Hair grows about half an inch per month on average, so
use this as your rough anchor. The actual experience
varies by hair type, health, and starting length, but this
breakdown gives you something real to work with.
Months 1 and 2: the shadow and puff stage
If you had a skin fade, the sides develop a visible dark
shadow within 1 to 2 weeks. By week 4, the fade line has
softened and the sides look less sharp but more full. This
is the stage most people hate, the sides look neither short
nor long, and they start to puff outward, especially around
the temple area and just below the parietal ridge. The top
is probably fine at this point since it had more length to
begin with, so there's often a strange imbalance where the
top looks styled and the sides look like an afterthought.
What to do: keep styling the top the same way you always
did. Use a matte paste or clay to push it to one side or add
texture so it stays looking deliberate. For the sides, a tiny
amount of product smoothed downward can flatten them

● What is needed:
Copy out the text of every item above word for word, keeping each line as it appears.

● Answer area:
Hair grows about half an inch per month on average, so
use this as your rough anchor. The actual experience
varies by hair type, health, and starting length, but this
breakdown gives you something real to work with.
Months 1 and 2: the shadow and puff stage
If you had a skin fade, the sides develop a visible dark
shadow within 1 to 2 weeks. By week 4, the fade line has
softened and the sides look less sharp but more full. This
is the stage most people hate, the sides look neither short
nor long, and they start to puff outward, especially around
the temple area and just below the parietal ridge. The top
is probably fine at this point since it had more length to
begin with, so there's often a strange imbalance where the
top looks styled and the sides look like an afterthought.
What to do: keep styling the top the same way you always
did. Use a matte paste or clay to push it to one side or add
texture so it stays looking deliberate. For the sides, a tiny
amount of product smoothed downward can flatten them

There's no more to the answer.